- [To-do item]
Which lines of the data below contain the word "февраля"? Gather every one of them and copy each line out.

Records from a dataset
- - -

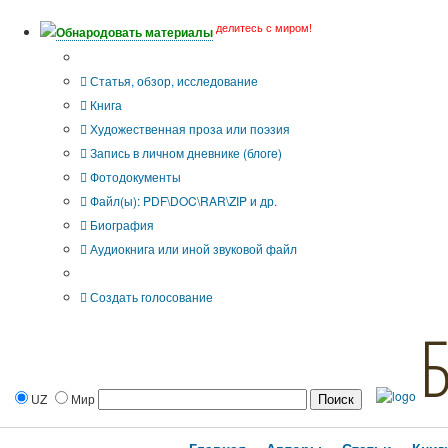
делитесь с миром!
Обнародовать материалы
Тип публикации
Статья, обзор, исследование
Книга
Художественная проза или поэзия
Запись в личном дневнике (блоге)
Фотодокументы
Файл(ы): PDF\DOC\RAR\ZIP и др.
Биография
Аудиокнига или иной звуковой файл
Дополнительные опции:
Создать голосование
UZ
Мир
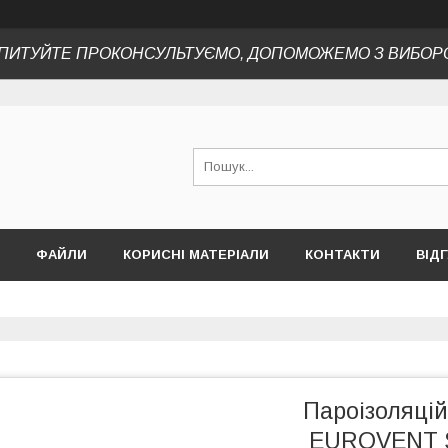
ПИТУЙТЕ ПРОКОНСУЛЬТУЄМО, ДОПОМОЖЕМО З ВИБОР
ФАЙЛИ
КОРИСНІ МАТЕРІАЛИ
КОНТАКТИ
ВІД
Пароізоляці
EUROVENT S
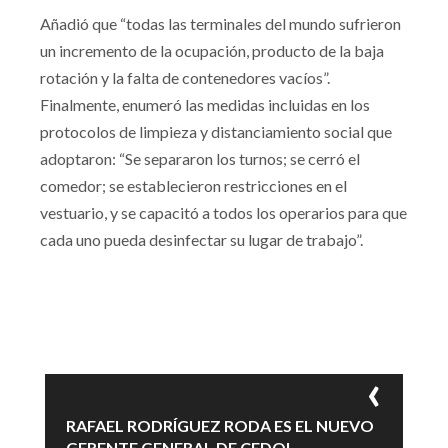
Añadió que “todas las terminales del mundo sufrieron
un incremento de la ocupación, producto de la baja
rotación y la falta de contenedores vacíos”.
Finalmente, enumeró las medidas incluidas en los
protocolos de limpieza y distanciamiento social que
adoptaron: “Se separaron los turnos; se cerró el
comedor; se establecieron restricciones en el
vestuario, y se capacitó a todos los operarios para que
cada uno pueda desinfectar su lugar de trabajo”.
RAFAEL RODRÍGUEZ RODA ES EL NUEVO
GERENTE GENERAL DE CEDOL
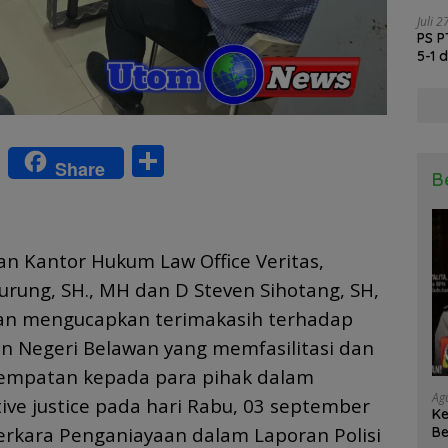
Vali
Juli 
PS P
5-1 
W
S
Share
B
h
h
at
ar
s
e
n Kantor Hukum Law Office Veritas,
A
rung, SH., MH dan D Steven Sihotang, SH,
p
an mengucapkan terimakasih terhadap
p
n Negeri Belawan yang memfasilitasi dan
empatan kepada para pihak dalam
Ag
tive justice pada hari Rabu, 03 september
Ke
erkara Penganiayaan dalam Laporan Polisi
Be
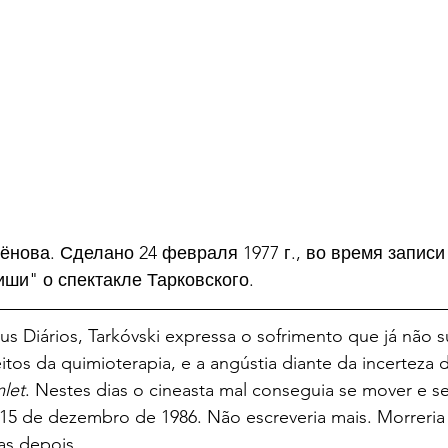
нова. Сделано 24 февраля 1977 г., во время записи
ши" о спектакле Тарковского.
us Diários, Tarkóvski expressa o sofrimento que já não s
tos da quimioterapia, e a angústia diante da incerteza 
let
. Nestes dias o cineasta mal conseguia se mover e se
ra 15 de dezembro de 1986. Não escreveria mais. Morreria
as depois.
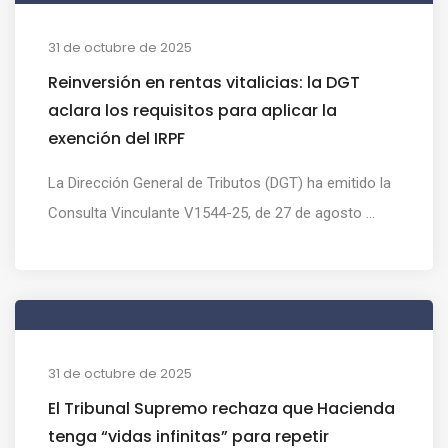
31 de octubre de 2025
Reinversión en rentas vitalicias: la DGT
aclara los requisitos para aplicar la
exención del IRPF
La Dirección General de Tributos (DGT) ha emitido la
Consulta Vinculante V1544-25, de 27 de agosto ...
31 de octubre de 2025
El Tribunal Supremo rechaza que Hacienda
tenga “vidas infinitas” para repetir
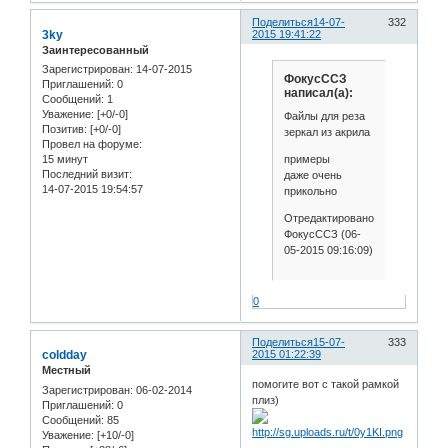
Поделиться
14-07-
332
3ky
2015 19:41:22
Заинтересованный
Зарегистрирован
: 14-07-2015
ФокусССЗ
Приглашений:
0
написал(а):
Сообщений:
1
Уважение:
[+0/-0]
Файлы для реза
Позитив:
[+0/-0]
зеркал из акрила
Провел на форуме:
примеры
15 минут
Последний визит:
даже очень
14-07-2015 19:54:57
прикольно
Отредактировано
ФокусССЗ (06-
05-2015 09:16:09)
0
Поделиться
15-07-
333
coldday
2015 01:22:39
Местный
помогите вот с такой рамкой
Зарегистрирован
: 06-02-2014
плиз)
Приглашений:
0
Сообщений:
85
Уважение:
[+10/-0]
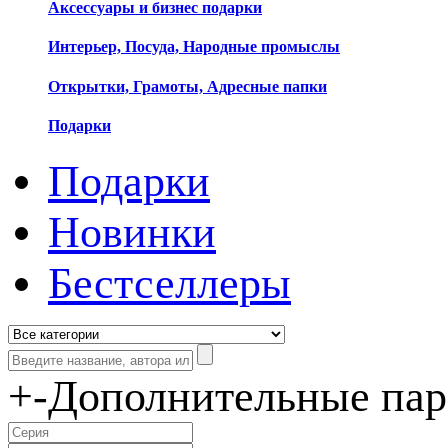
Аксессуары и бизнес подарки
Интерьер, Посуда, Народные промыслы
Открытки, Грамоты, Адресные папки
Подарки
Подарки
Новинки
Бестселлеры
+
-
Дополнительные па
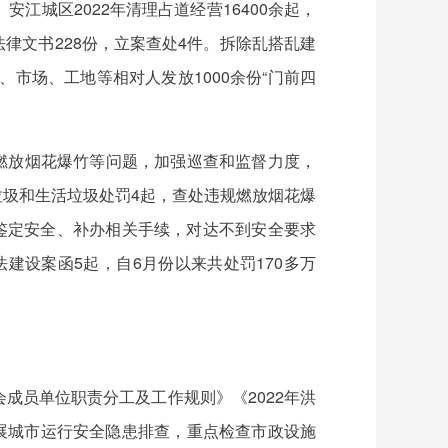
城区2022年清理占道经营16400余起，
法律文书228份，立案查处4件。拆除乱搭乱建
、市场、工地等相对人发放1000余份“门前四
烤、燃放烟花爆竹等问题，加强巡查和监督力度，
垃圾和生活垃圾处罚4起，查处违规燃放烟花爆
鉴定安全、补办相关手续，对达不到安全要求
法建设案函5起，自6月份以来共处罚170多万
成员单位职责分工及工作规则》《2022年洪
展城市运行安全隐患排查，重点检查市政设施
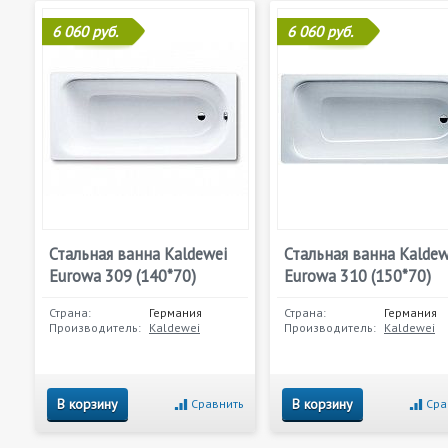
6 060 руб.
6 060 руб.
Стальная ванна Kaldewei
Стальная ванна Kaldew
Eurowa 309 (140*70)
Eurowa 310 (150*70)
Страна:
Германия
Страна:
Германия
Производитель:
Kaldewei
Производитель:
Kaldewei
В корзину
В корзину
Сравнить
Сра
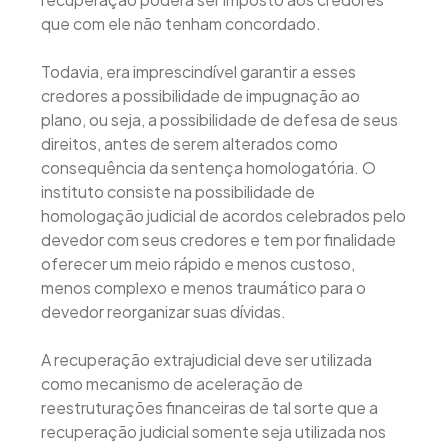
que com ele não tenham concordado.
Todavia, era imprescindível garantir a esses
credores a possibilidade de impugnação ao
plano, ou seja, a possibilidade de defesa de seus
direitos, antes de serem alterados como
consequência da sentença homologatória. O
instituto consiste na possibilidade de
homologação judicial de acordos celebrados pelo
devedor com seus credores e tem por finalidade
oferecer um meio rápido e menos custoso,
menos complexo e menos traumático para o
devedor reorganizar suas dívidas.
A recuperação extrajudicial deve ser utilizada
como mecanismo de aceleração de
reestruturações financeiras de tal sorte que a
recuperação judicial somente seja utilizada nos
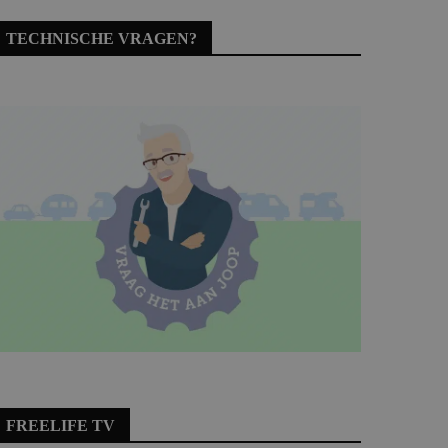
TECHNISCHE VRAGEN?
FREELIFE TV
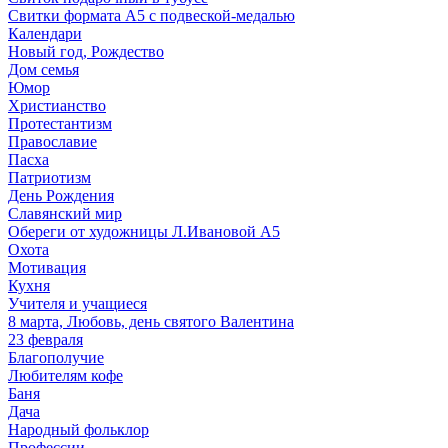
Свитки формата А5 с подвеской-медалью
Календари
Новый год, Рождество
Дом семья
Юмор
Христианство
Протестантизм
Православие
Пасха
Патриотизм
День Рождения
Славянский мир
Обереги от художницы Л.Ивановой А5
Охота
Мотивация
Кухня
Учителя и учащиеся
8 марта, Любовь, день святого Валентина
23 февраля
Благополучие
Любителям кофе
Баня
Дача
Народный фольклор
Профессии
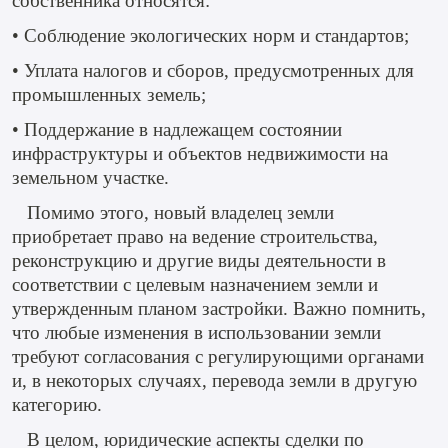
собственника относятся:
• Соблюдение экологических норм и стандартов;
• Уплата налогов и сборов, предусмотренных для
промышленных земель;
• Поддержание в надлежащем состоянии
инфраструктуры и объектов недвижимости на
земельном участке.
Помимо этого, новый владелец земли
приобретает право на ведение строительства,
реконструкцию и другие виды деятельности в
соответствии с целевым назначением земли и
утвержденным планом застройки. Важно помнить,
что любые изменения в использовании земли
требуют согласования с регулирующими органами
и, в некоторых случаях, перевода земли в другую
категорию.
В целом, юридические аспекты сделки по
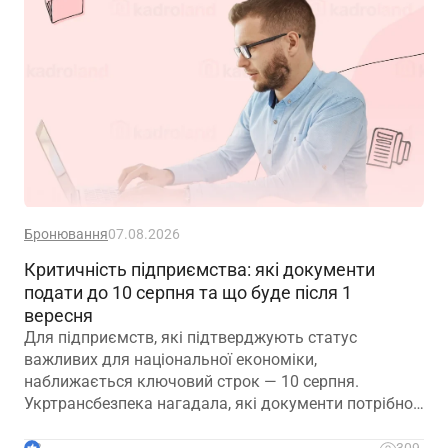
Бронювання
07.08.2026
Критичність підприємства: які документи
подати до 10 серпня та що буде після 1
вересня
Для підприємств, які підтверджують статус
важливих для національної економіки,
наближається ключовий строк — 10 серпня.
Укртрансбезпека нагадала, які документи потрібно
подати, як розглядатимуть уже подані матеріали та
що очікує на компанії, які не встигнуть підтвердити
3
309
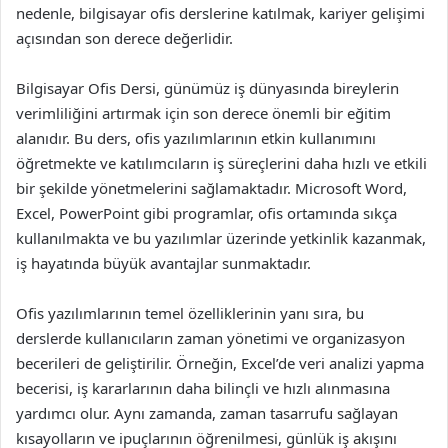
nedenle, bilgisayar ofis derslerine katılmak, kariyer gelişimi
açısından son derece değerlidir.
Bilgisayar Ofis Dersi, günümüz iş dünyasında bireylerin
verimliliğini artırmak için son derece önemli bir eğitim
alanıdır. Bu ders, ofis yazılımlarının etkin kullanımını
öğretmekte ve katılımcıların iş süreçlerini daha hızlı ve etkili
bir şekilde yönetmelerini sağlamaktadır. Microsoft Word,
Excel, PowerPoint gibi programlar, ofis ortamında sıkça
kullanılmakta ve bu yazılımlar üzerinde yetkinlik kazanmak,
iş hayatında büyük avantajlar sunmaktadır.
Ofis yazılımlarının temel özelliklerinin yanı sıra, bu
derslerde kullanıcıların zaman yönetimi ve organizasyon
becerileri de geliştirilir. Örneğin, Excel’de veri analizi yapma
becerisi, iş kararlarının daha bilinçli ve hızlı alınmasına
yardımcı olur. Aynı zamanda, zaman tasarrufu sağlayan
kısayolların ve ipuçlarının öğrenilmesi, günlük iş akışını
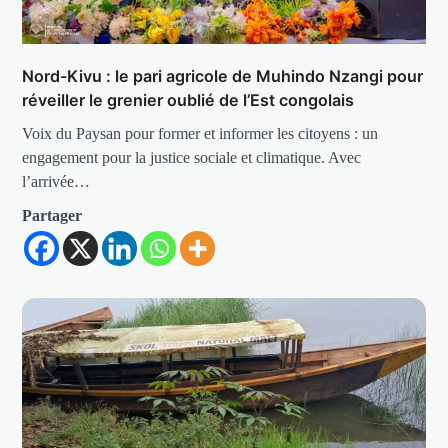
Nord-Kivu : le pari agricole de Muhindo Nzangi pour
réveiller le grenier oublié de l’Est congolais
Voix du Paysan pour former et informer les citoyens : un
engagement pour la justice sociale et climatique. Avec
l’arrivée…
Partager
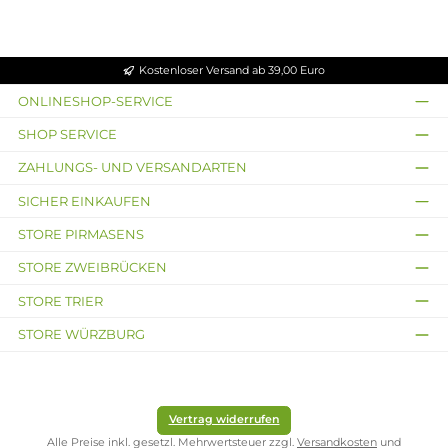
Renaissance Edition
Tank Verdampfer
47,95 €
Kostenloser Versand ab 39,00 Euro
ONLINESHOP-SERVICE
SHOP SERVICE
ZAHLUNGS- UND VERSANDARTEN
SICHER EINKAUFEN
STORE PIRMASENS
STORE ZWEIBRÜCKEN
STORE TRIER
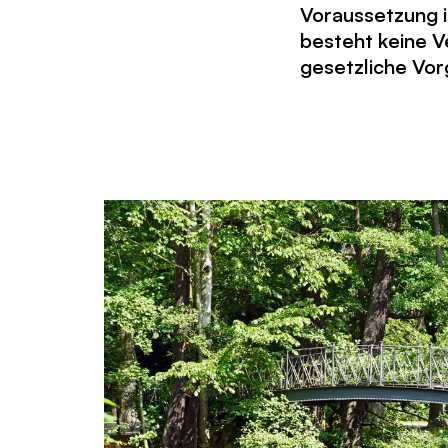
Voraussetzung i
besteht keine V
gesetzliche Vor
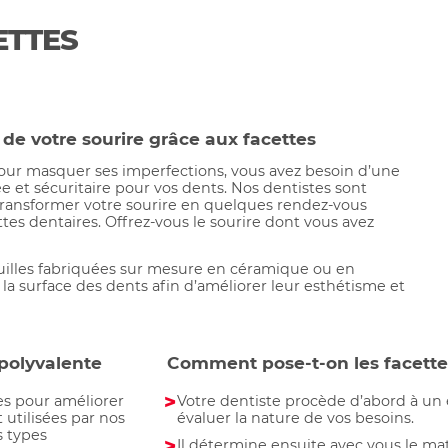
ETTES
 de votre sourire grâce aux facettes
pour masquer ses imperfections, vous avez besoin d’une
 et sécuritaire pour vos dents. Nos dentistes sont
ransformer votre sourire en quelques rendez-vous
ttes dentaires. Offrez-vous le sourire dont vous avez
uilles fabriquées sur mesure en céramique ou en
 la surface des dents afin d’améliorer leur esthétisme et
 polyvalente
Comment pose-t-on les facettes
es pour améliorer
Votre dentiste procède d’abord à un
 utilisées par nos
évaluer la nature de vos besoins.
s types
Il détermine ensuite avec vous le maté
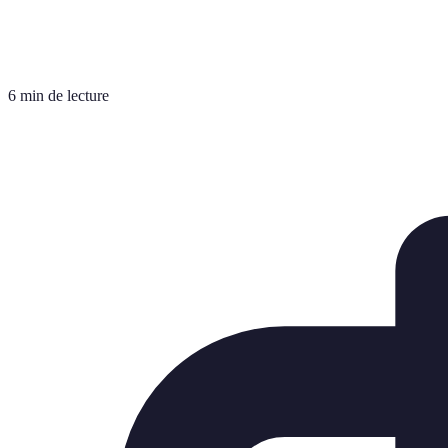
6 min de lecture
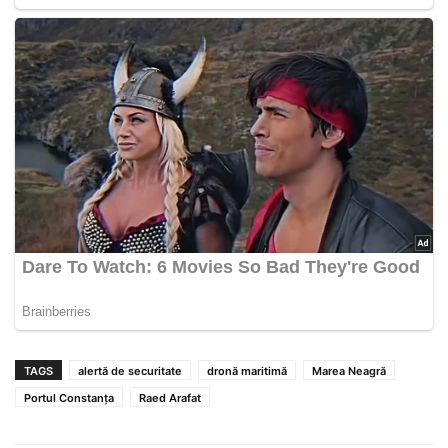
TAGS
alertă de securitate
dronă maritimă
Marea Neagră
Portul Constanța
Raed Arafat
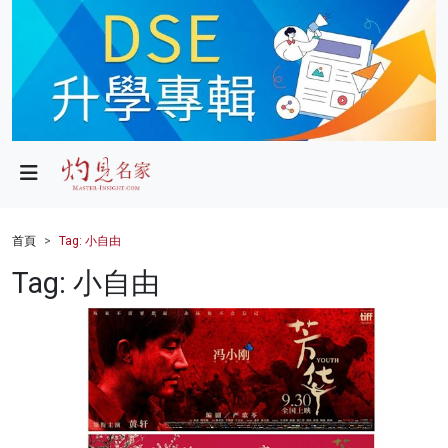
政局
教育
文化
財經
首頁
Tag: 小自由
生活
Tag: 小自由
健康
商業
科技
影片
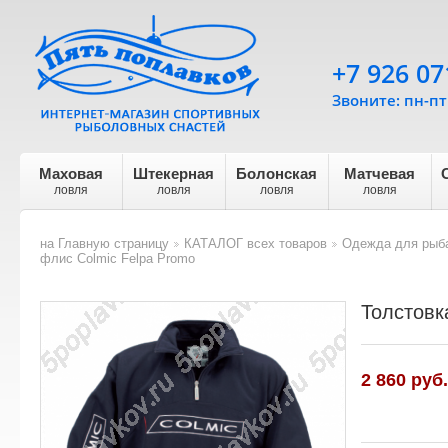
+7 926 07
Звоните: пн-пт 
Маховая
Штекерная
Болонская
Матчевая
ловля
ловля
ловля
ловля
на Главную страницу
КАТАЛОГ всех товаров
Одежда для рыба
>
>
флис Colmic Felpa Promo
Толстовк
2 860
руб.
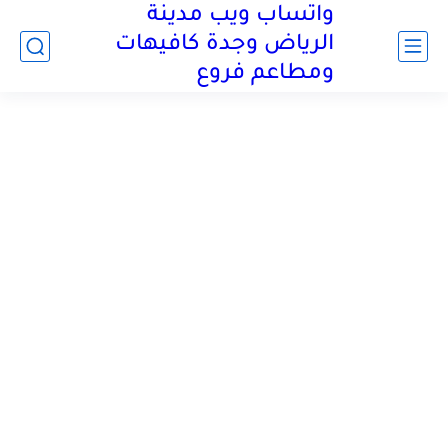
واتساب ويب مدينة
الرياض وجدة كافيهات
ومطاعم فروع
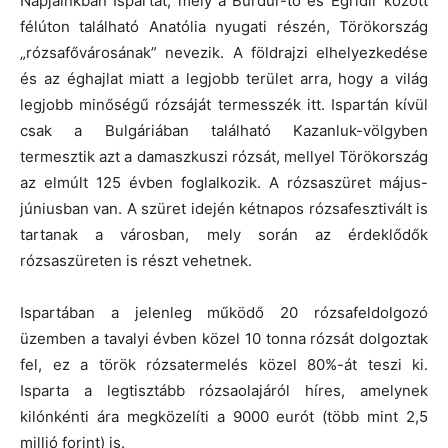
Napjainkban Ispartát, mely a Burdur-tó és Eǧridir között
félúton található Anatólia nyugati részén, Törökország
„rózsafővárosának” nevezik. A földrajzi elhelyezkedése
és az éghajlat miatt a legjobb terület arra, hogy a világ
legjobb minőségű rózsáját termesszék itt. Ispartán kívül
csak a Bulgáriában található Kazanluk-völgyben
termesztik azt a damaszkuszi rózsát, mellyel Törökország
az elmúlt 125 évben foglalkozik. A rózsaszüret május-
júniusban van. A szüret idején kétnapos rózsafesztivált is
tartanak a városban, mely során az érdeklődők
rózsaszüreten is részt vehetnek.
Ispartában a jelenleg működő 20 rózsafeldolgozó
üzemben a tavalyi évben közel 10 tonna rózsát dolgoztak
fel, ez a török rózsatermelés közel 80%-át teszi ki.
Isparta a legtisztább rózsaolajáról híres, amelynek
kilónkénti ára megközelíti a 9000 eurót (több mint 2,5
millió forint) is.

- - -

- [Task solution]
нова. Сделано 24 февраля 1977 г., во время записи
23 февраля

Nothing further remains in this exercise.